> EXTRACTED ENTRIES

-- Opening Marker --

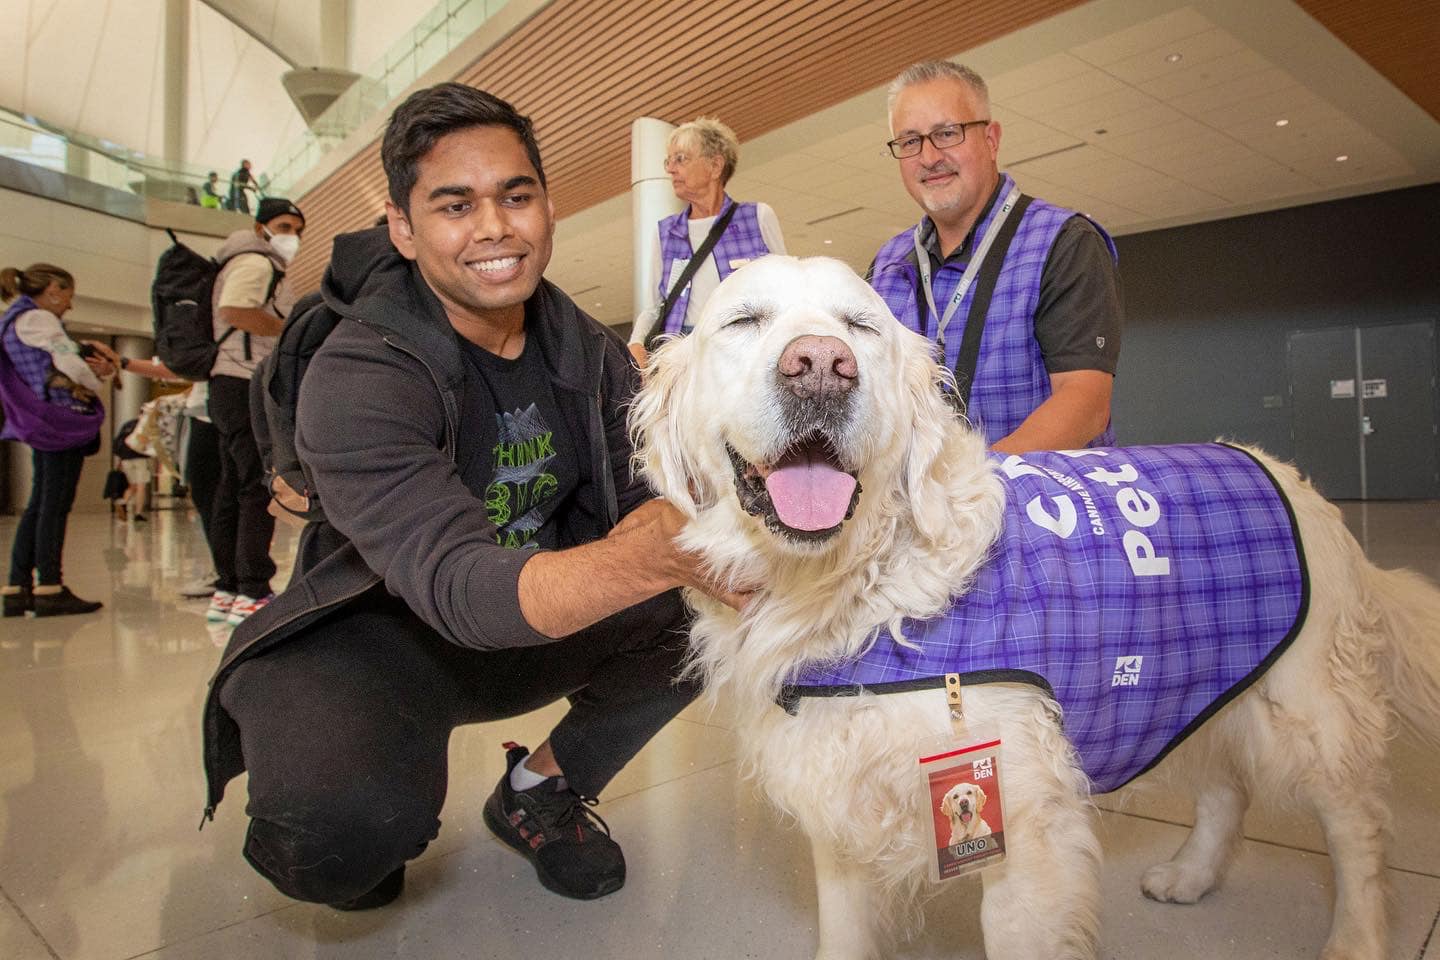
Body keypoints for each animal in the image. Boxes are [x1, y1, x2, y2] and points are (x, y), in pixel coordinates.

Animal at [633, 257, 1440, 960]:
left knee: (1359, 832)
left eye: (859, 326)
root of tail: (1288, 476)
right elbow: (843, 933)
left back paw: (1356, 938)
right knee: (1225, 788)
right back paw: (1190, 874)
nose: (822, 366)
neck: (859, 589)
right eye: (744, 320)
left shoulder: (1024, 825)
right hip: (1188, 680)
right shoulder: (840, 805)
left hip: (1312, 716)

-- Closing Marker --

> WORK REQUEST
Reproduce the listing above exactly from the line containing "right back paw: (1190, 874)" through its last line, with both of those lines included.

> ANSWER
right back paw: (1190, 874)
nose: (822, 366)
neck: (859, 589)
right eye: (744, 320)
left shoulder: (1024, 825)
right hip: (1188, 680)
right shoulder: (840, 805)
left hip: (1312, 716)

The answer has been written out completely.